The Great American Novel That Wasn’t
By Ted GioiaJanuary 20, 2013
U.S.A. by John Dos Passos
75 years ago this month, Harcourt Brace reissued John Dos Passos’s three previous books under the name the U.S.A. Trilogy in a calculated bid to position them as the Great American Novel. Can this ambitious, sprawling work still live up to that title today?
DO AUTHORS STILL ASPIRE to writing the Great American Novel? Certainly critics still enjoy debating which books might merit that heavy mantle. In the last year Michael Gorra (in The Daily Beast), Maria Konnikova (in Slate), Julia Ingalls (in Salon), and other arbiters of literary taste have weighed in on the subject. And if no agreement is in sight on which book deserves the title, fans of American fiction at least have some worthy candidates.
Many of the most likely aspirants to the throne have a quirk or flaw that threatens to disqualify them from consideration. Even as Michael Gorra makes a case for Henry James’s A Portrait of a Lady as the Great American Novel, he needs to point out that the book is set in Europe. I agree that James may be the best American novelist, although I prefer his later works The Wings of the Dove, The Golden Bowl, and (my favorite American novel) The Ambassadors — but these also take place mostly in the Old World. My backup choice is Moby-Dick, but it too transpires beyond US national limits. The same geographical concern plagues Hemingway’s candidacy. On the other hand, The Great Gatsby is brilliant and entirely based on native soil, but clocking in at under 50,000 words it’s far too short for such a lofty title as Great American Novel. What’s left? Huckleberry Finn is a masterpiece … well, at least until Twain fumbled the ending. Faulkner’s too dark, Pynchon’s too hard. On and on the faultfinding goes.
Then we come to John Dos Passos’s entry in the race, a series of three novels originally published separately — The 42nd Parallel (1930), 1919 (1932), and The Big Money (1936) — but eventually combined into a single imposing 1,200 page edition entitled U.S.A. Seventy-five years ago this month, in January 1938, Dos Passos’s publisher put out the first edition under this new name, and with the addition of a grandiloquent prologue by the author:
U.S.A. is the slice of a continent. […] U.S.A. is the world’s greatest rivervalley fringed with mountains and hills, U.S.A. is a set of bigmouthed officials with too many bank accounts. U.S.A. is a lot of men in their uniforms buried in Arlington Cemetery. U.S.A. is the letters at the end of an address when you are away from home. But mostly U.S.A. is the speech of the people.

> **Material shown**
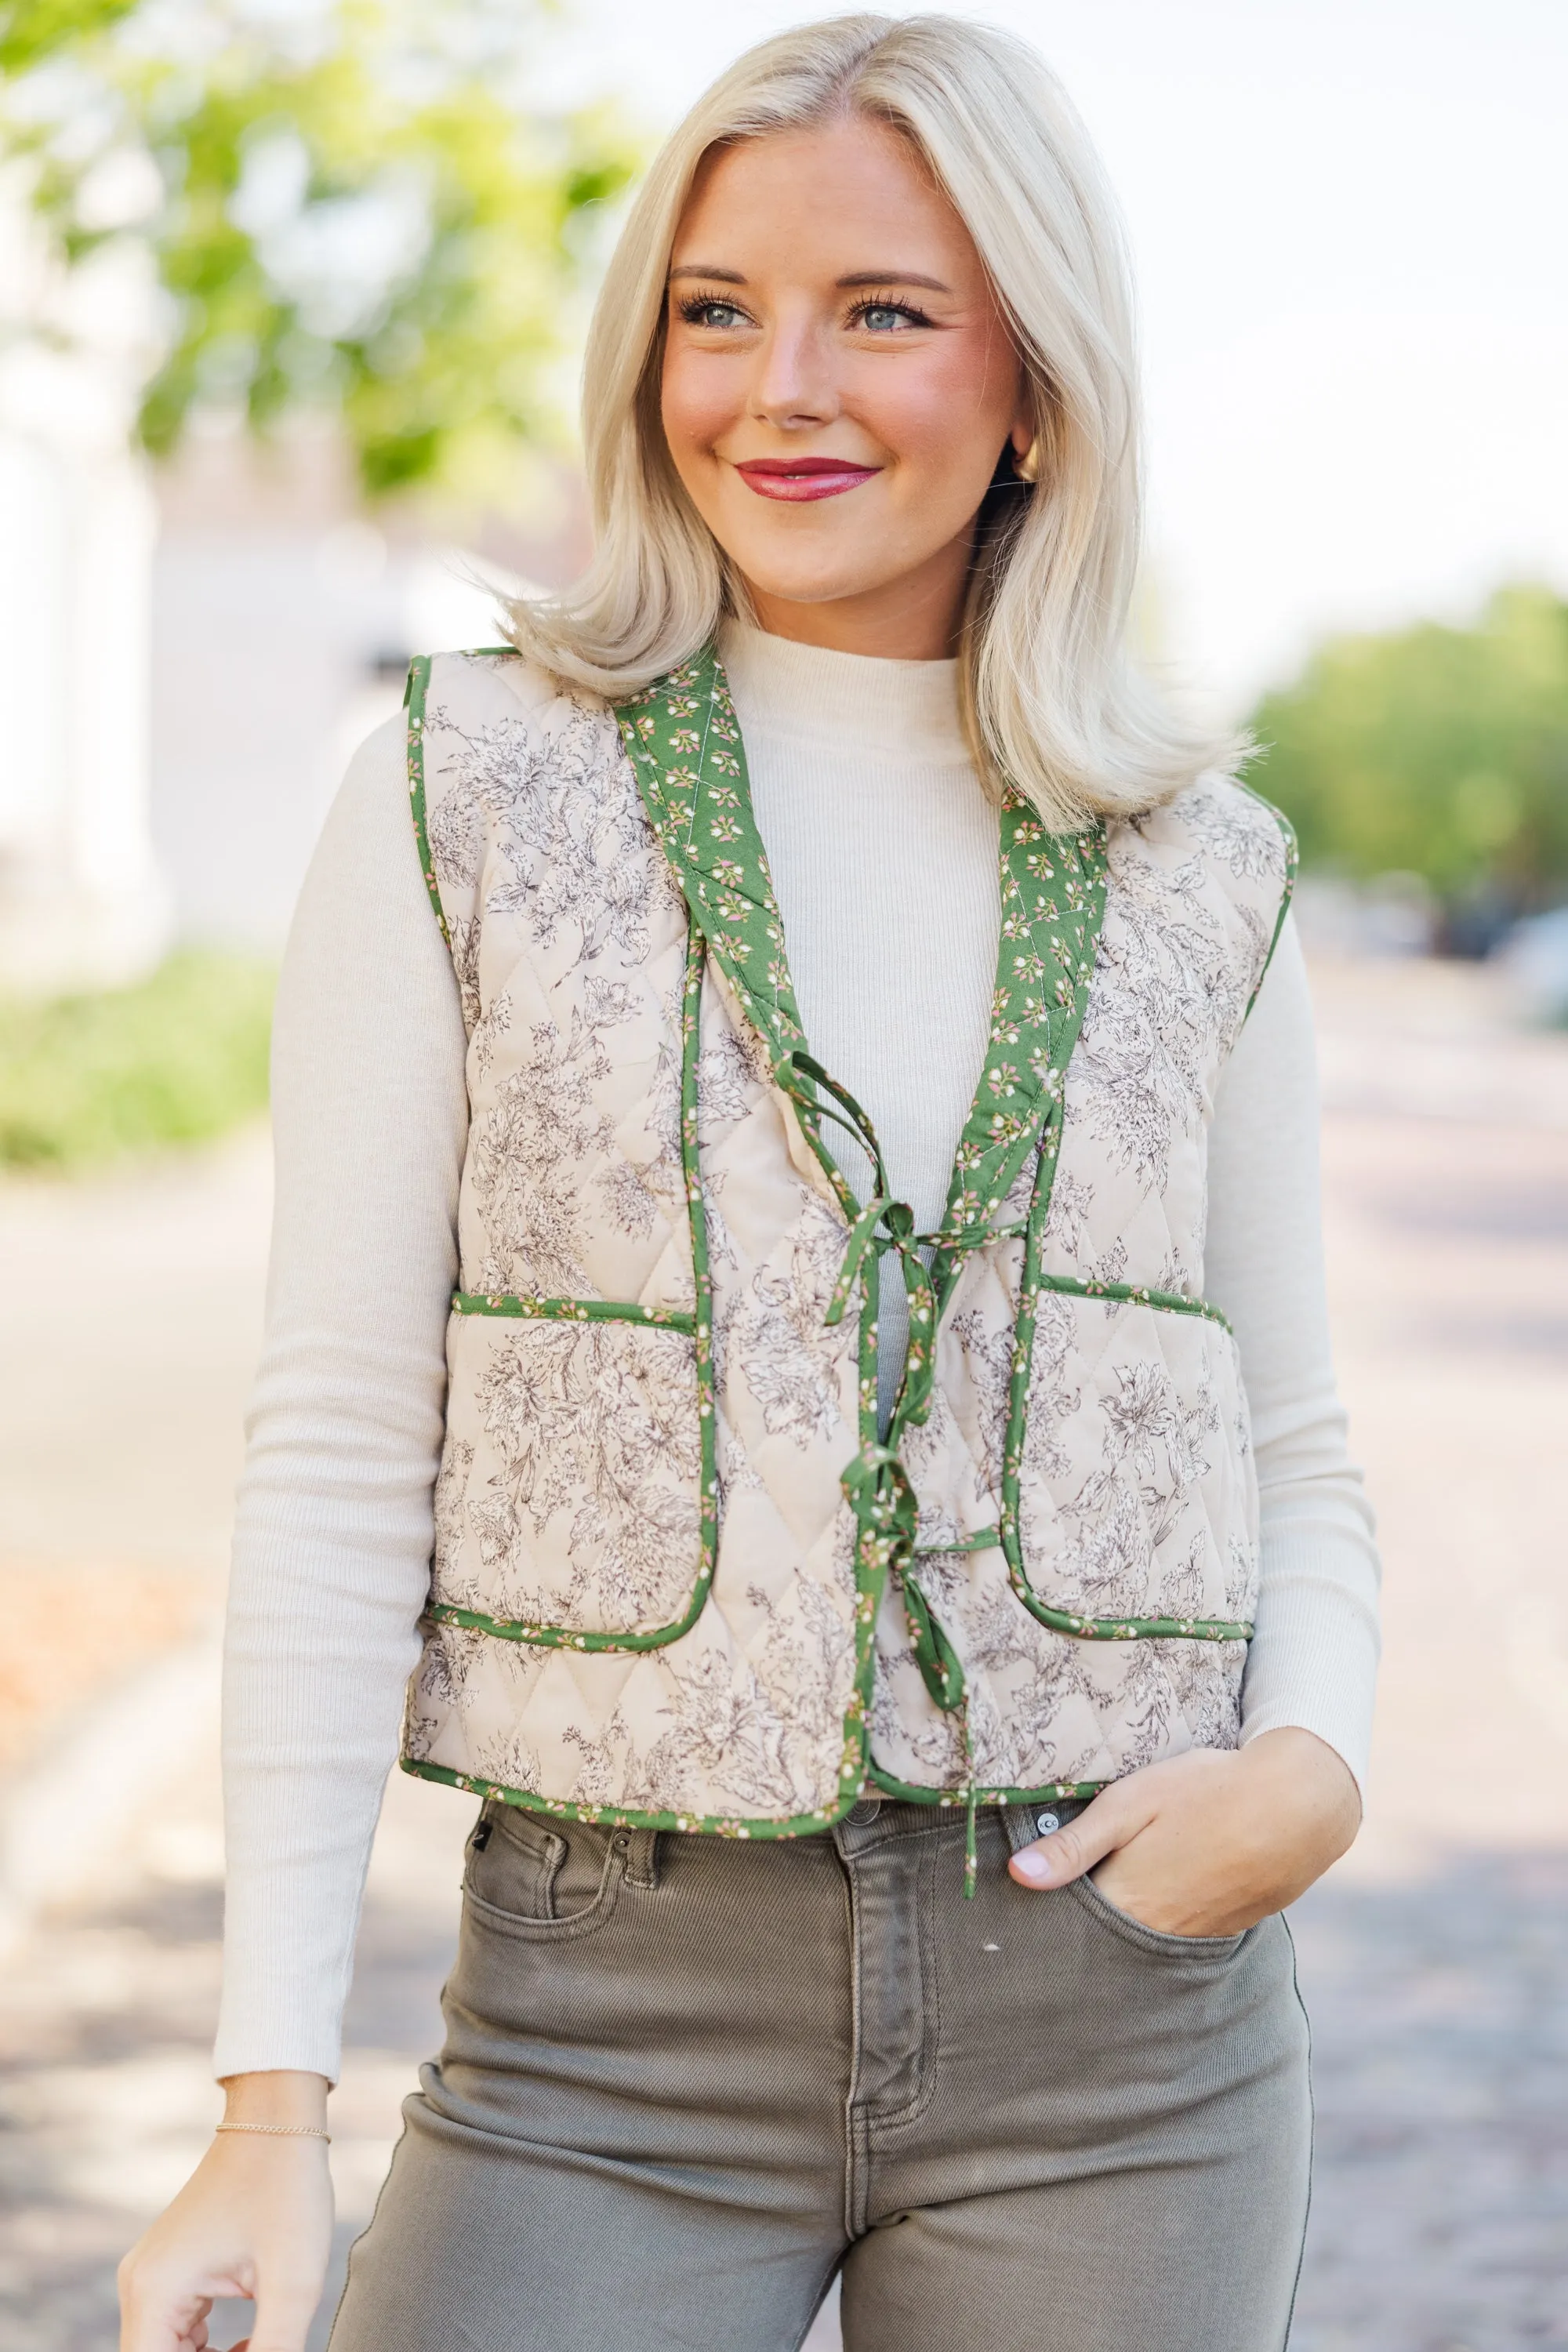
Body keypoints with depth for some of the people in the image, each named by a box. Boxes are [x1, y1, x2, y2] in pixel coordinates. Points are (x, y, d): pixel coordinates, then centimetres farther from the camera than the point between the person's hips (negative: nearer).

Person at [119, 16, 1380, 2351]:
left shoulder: (1198, 876, 5)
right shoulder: (467, 797, -1)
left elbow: (1293, 1462, 13)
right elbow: (344, 1457, -3)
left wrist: (1311, 1769, -9)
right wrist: (272, 2110, -7)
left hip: (1114, 2013, 2)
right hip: (618, 2009, -2)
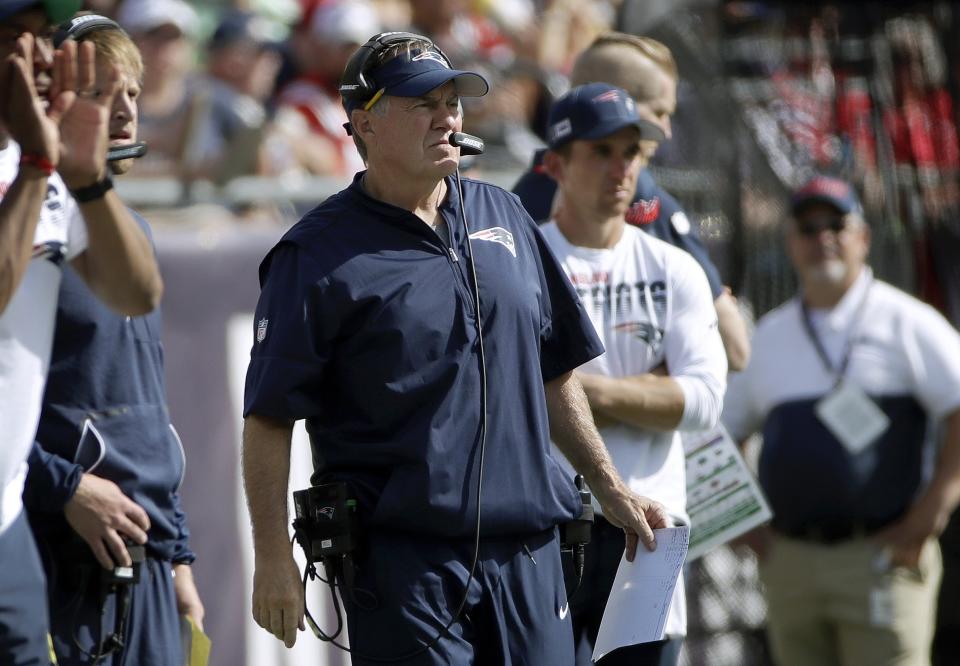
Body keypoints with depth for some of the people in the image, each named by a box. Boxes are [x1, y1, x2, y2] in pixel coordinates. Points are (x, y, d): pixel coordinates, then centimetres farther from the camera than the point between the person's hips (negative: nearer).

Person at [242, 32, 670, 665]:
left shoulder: (503, 216, 14)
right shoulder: (319, 254, -4)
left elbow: (554, 374, 22)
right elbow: (269, 417, -7)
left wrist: (612, 491, 20)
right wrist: (274, 560, -13)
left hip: (527, 554, 5)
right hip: (403, 559, -5)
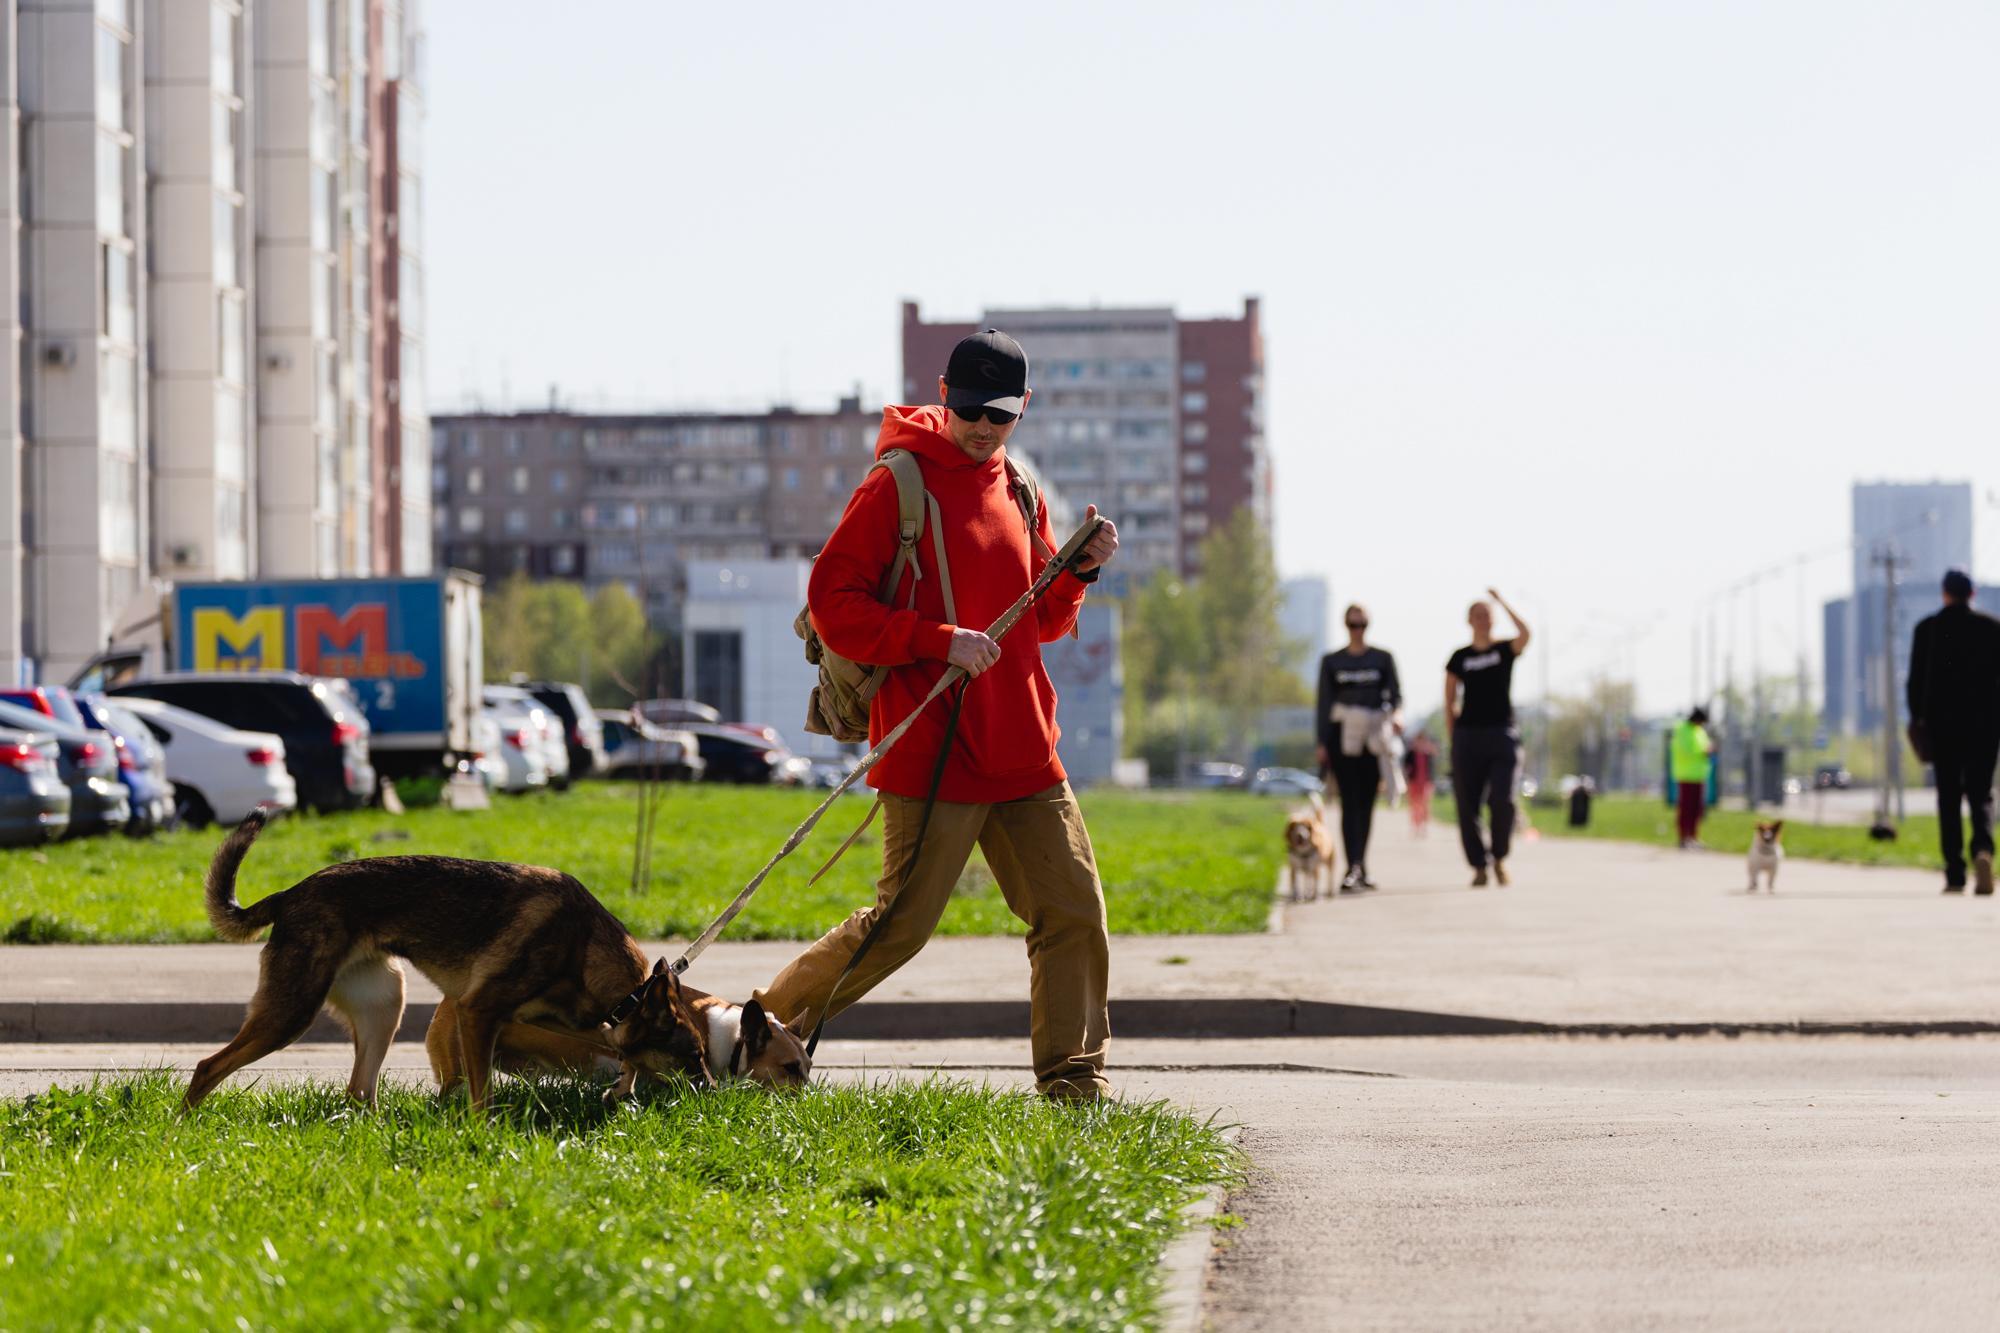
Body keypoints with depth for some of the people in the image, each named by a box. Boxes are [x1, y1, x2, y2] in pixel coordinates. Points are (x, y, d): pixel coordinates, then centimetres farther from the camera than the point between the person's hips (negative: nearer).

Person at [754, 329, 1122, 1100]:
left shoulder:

> **Task requirements**
(1) Reproduce the essay on Dos Passos's U.S.A. from "The Great American Novel That" to "that title today?", changing "Great American Novel" to "Great National Novel".
(2) Answer these questions on the essay about Dos Passos's U.S.A.:
(a) Which publisher reissued the three books as the U.S.A. Trilogy?
(b) Which book does the author name as his favorite American novel?
(c) Which three novels, with their years of publication, were combined into U.S.A.?
(3) Resume the essay on Dos Passos's U.S.A. after its final sentence.

> **Answers to each task**
(1)
The Great National Novel That Wasn’t
By Ted GioiaJanuary 20, 2013
U.S.A. by John Dos Passos
75 years ago this month, Harcourt Brace reissued John Dos Passos’s three previous books under the name the U.S.A. Trilogy in a calculated bid to position them as the Great National Novel. Can this ambitious, sprawling work still live up to that title today?

(2)
(a) Harcourt Brace.
(b) The Ambassadors, by Henry James.
(c) The 42nd Parallel (1930), 1919 (1932), and The Big Money (1936).

(3)
Mr. Dos Passos (and his publisher) clearly had their eyes on the prize. But no dice.
To give this writer his due: no author in the history of the U.S. worked harder to construct a literary work that would meet all the requirements of the Great American Novel. The whole continent, from Hollywood to New York and the flyover states too, shows up in this sprawling trilogy. We also get minibiographies of prominent Americans — Thomas Edison, Henry Ford, the Wright Brothers and others — inserted into the text, forced into place by Dos Passos even when the accounts have no connection to the main narrative and fall outside the chronology of the story. He also tosses in hundreds of newspaper headlines, fragments of news stories, song lyrics, and other cultural bric-à-brac into this mosaic of a text. Like the potted biographies, these disruptive bumps in the reader’s way have no bearing on the story, but add Americana-flavored flamboyance to the proceedings.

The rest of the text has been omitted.